BTW one thing I also tested recently was whether I could get a faster disk or swap by using 3 USB sticks in a raid-0 setup (with 16k chunks). This raid device is generally quite a bit faster than my internal (crappy laptop-)disk, linear reading is about twice as fast (~60MB/sec, my laptop has 3 USB ports but two of them are on the same USB bus as it turns out), linear writing is about the same (~30MB/sec), random reading (find -type f on reiserfs with cold cache) is about 4-5 times faster.
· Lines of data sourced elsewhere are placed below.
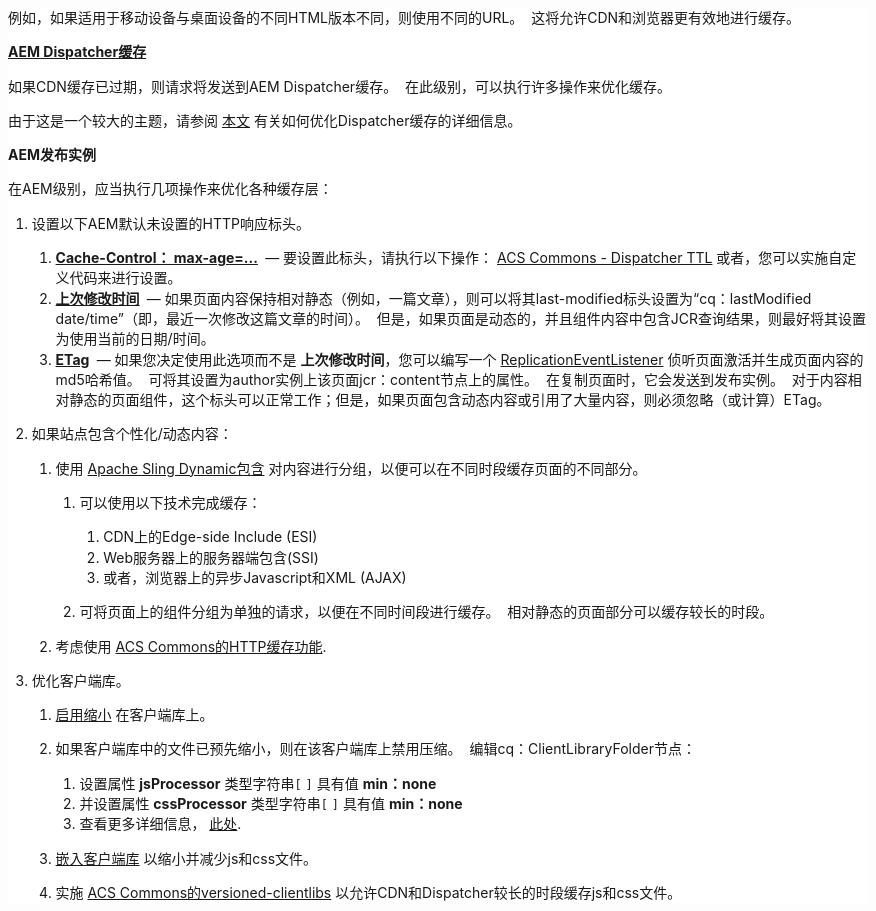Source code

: 例如，如果适用于移动设备与桌面设备的不同HTML版本不同，则使用不同的URL。  这将允许CDN和浏览器更有效地进行缓存。

<u><b>AEM Dispatcher缓存</b></u>



如果CDN缓存已过期，则请求将发送到AEM Dispatcher缓存。  在此级别，可以执行许多操作来优化缓存。

由于这是一个较大的主题，请参阅 [本文](https://helpx.adobe.com/mt/experience-manager/kb/cache-problems-on-chrome-with-SSL-certificate-errors.html) 有关如何优化Dispatcher缓存的详细信息。

<b>AEM发布实例</b>


在AEM级别，应当执行几项操作来优化各种缓存层：
1. 设置以下AEM默认未设置的HTTP响应标头。

   1. <b>[Cache-Control： max-age=...](https://developer.mozilla.org/zh-CN/docs/Web/HTTP/Headers/Cache-Control) </b> — 要设置此标头，请执行以下操作： [ACS Commons - Dispatcher TTL](https://adobe-consulting-services.github.io/acs-aem-commons/features/dispatcher-ttl/index.html) 或者，您可以实施自定义代码来进行设置。
   2. <b>[上次修改时间](https://developer.mozilla.org/en-US/docs/Web/HTTP/Headers/Last-Modified) </b> — 如果页面内容保持相对静态（例如，一篇文章），则可以将其last-modified标头设置为“cq：lastModified date/time”（即，最近一次修改这篇文章的时间）。  但是，如果页面是动态的，并且组件内容中包含JCR查询结果，则最好将其设置为使用当前的日期/时间。
   3. <b>[ETag](https://developer.mozilla.org/en-US/docs/Web/HTTP/Headers/ETag) </b> — 如果您决定使用此选项而不是 <b>上次修改时间</b>，您可以编写一个 [ReplicationEventListener](https://helpx.adobe.com/experience-manager/using/replication_events.html) 侦听页面激活并生成页面内容的md5哈希值。  可将其设置为author实例上该页面jcr：content节点上的属性。  在复制页面时，它会发送到发布实例。  对于内容相对静态的页面组件，这个标头可以正常工作；但是，如果页面包含动态内容或引用了大量内容，则必须忽略（或计算）ETag。
2. 如果站点包含个性化/动态内容：

   1. 使用 [Apache Sling Dynamic包含](https://helpx.adobe.com/cn/experience-manager/kt/platform-repository/using/sling-dynamic-include-technical-video-setup.html) 对内容进行分组，以便可以在不同时段缓存页面的不同部分。

      1. 可以使用以下技术完成缓存：

         1. CDN上的Edge-side Include (ESI)
         2. Web服务器上的服务器端包含(SSI)
         3. 或者，浏览器上的异步Javascript和XML (AJAX)
      2. 可将页面上的组件分组为单独的请求，以便在不同时间段进行缓存。  相对静态的页面部分可以缓存较长的时段。
   2. 考虑使用 [ACS Commons的HTTP缓存功能](https://adobe-consulting-services.github.io/acs-aem-commons/features/http-cache/index.html).
3. 优化客户端库。

   1. [启用缩小](https://helpx.adobe.com/cn/experience-manager/6-3/sites/developing/using/clientlibs.html) 在客户端库上。
   2. 如果客户端库中的文件已预先缩小，则在该客户端库上禁用压缩。  编辑cq：ClientLibraryFolder节点：

      1. 设置属性 <b>jsProcessor</b> 类型字符串`[` `]`  具有值 <b>min：none</b>
      2. 并设置属性 <b>cssProcessor</b> 类型字符串`[` `]`  具有值 <b>min：none</b>
      3. 查看更多详细信息， [此处](https://helpx.adobe.com/experience-manager/kb/how-to-change-the-minification-engine-for-client-libraries-in-AEM.html).
   3. [嵌入客户端](https://helpx.adobe.com/cn/experience-manager/6-3/sites/developing/using/clientlibs.html)[库](https://helpx.adobe.com/cn/experience-manager/6-3/sites/developing/using/clientlibs.html) 以缩小并减少js和css文件。
   4. 实施 [ACS Commons的versioned-clientlibs](https://adobe-consulting-services.github.io/acs-aem-commons/features/versioned-clientlibs/index.html) 以允许CDN和Dispatcher较长的时段缓存js和css文件。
Using dm-crypt on top of that raid device didn't slow those speeds down, and actually I noticed that writing and reading from that device didn't slow my desktop down at all! I was already starting to suspect that my internal laptop disk is somehow just broken; so I made a clear text raid-0 setup again, created reiserfs on it, then created a non-sparse 4G file on that, then losetup'ed that file to a loop device which I cryptsetup luksFormat'ed and luksOpen'ed, and mkswap and swapon (and swapoff my old swap). But that swap was very bad, it brought my desktop right back to >20 seconds reaction times. Of course I don't know which point in the chain is the exact culprit. And this was with 2.6.27.5 with CONFIG_USER_SCHED=y, I may try again now with the 2.6.27.7 kernel without USER_SCHED.